Metabolism and pharmacokinetics of N1,N14-diethylhomospermine.

The pharmacokinetics and metabolism of N1,N14-diethylhomospermine (DEHSPM) is described. Analysis of 15 min constant rate intravenous infusion data in dogs gave mean values of: plasma t1/2 = 1.04 hr; Vd = 0.514 liter/kg; CL = 0.343 liter/hr/kg; and AUC0-infinity = 43.2 mg/hr/liter. The renal t1/2 = 0.99 hr, with 36% of the drug recovered in the urine between 0-4 hr unchanged. In other experiments, the drug was administered to dogs by subcutaneous injection. Noncompartmental analysis of plasma concentration-time data showed a mean residence time (MRT) of 4.67 hr (subcutaneous) vs. 1.93 hr (intravenous). Mice and dogs received DEHSPM chronically to evaluate tissue distribution of DEHSPM and its metabolites.
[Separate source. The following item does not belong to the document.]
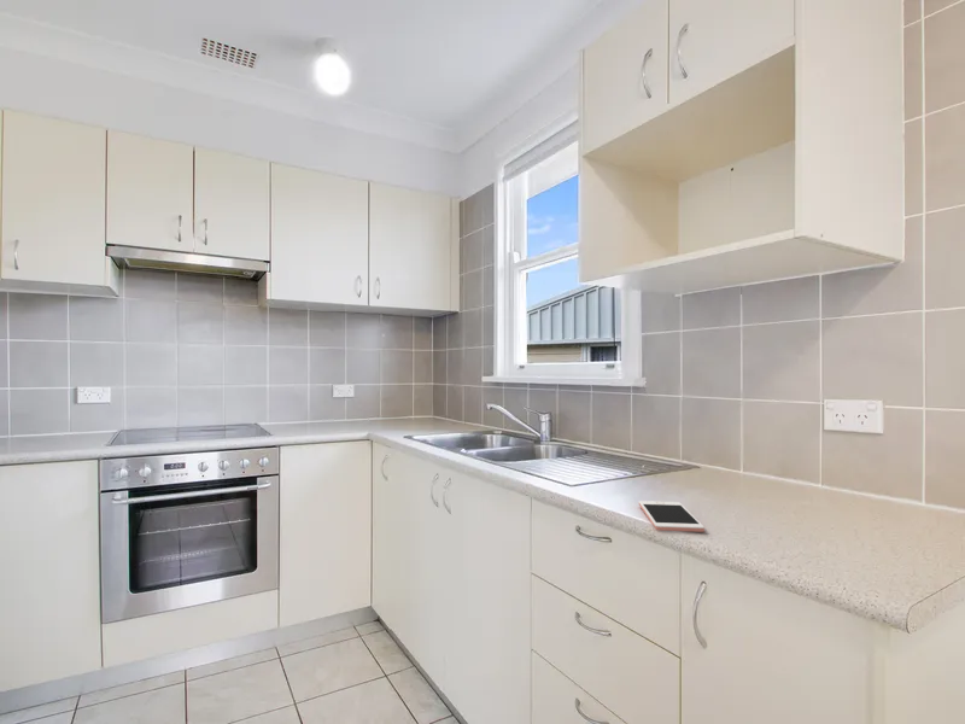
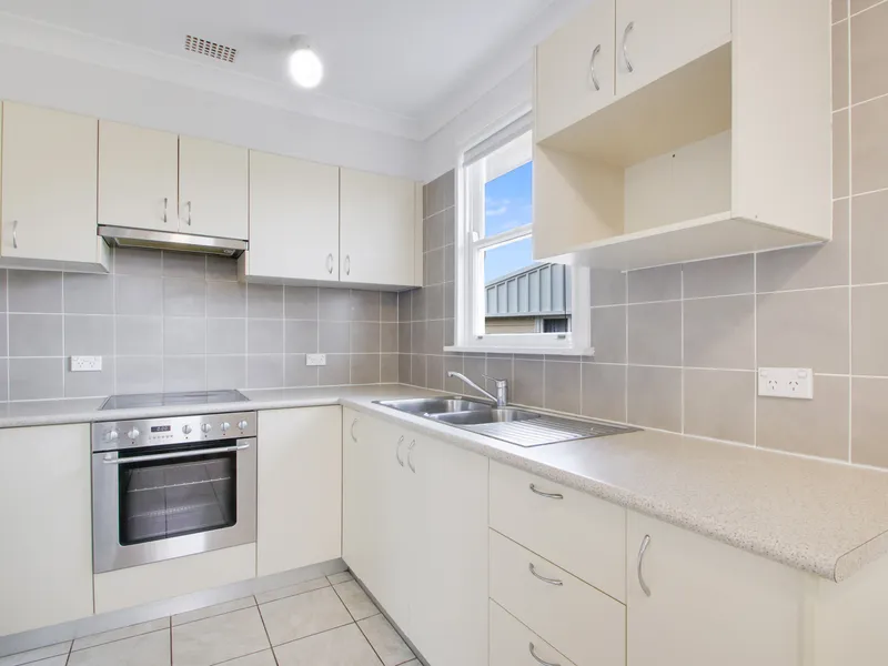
- cell phone [638,500,706,533]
All tissues examined contained DEHSPM and its N-deethylated metabolites, N1-ethylhomospermine (MEHSPM) and homospermine (HSPM). On day 1 posttreatment, 35% of the total dose administered to mice was present in the liver (25%) and kidney (10%). The DEHSPM present declines rapidly (liver t1/2 = 1.6 days). The majority of the original dose was present as HSPM, which persisted in tissues for weeks (liver t1/2 = 15.4 days). These data suggest that DEHSPM and MEHSPM are metabolized by N-deethylation, but that HSPM is not susceptible to further degradation by polyamine catabolic enzymes that involves stepwise removal of aminopropyl equivalents by spermine/spermidine N1-acetyltransferase/polyamine oxidase. Thus, chronic DEHSPM dosing regimens in both dogs and mice may result in the accumulation of HSPM, which is retained by tissues for an extended period of time resulting in disruption of normal polyamine homeostasis in these tissues. These findings correlate with clinical and histopathological signs of toxicity in dogs and in mice.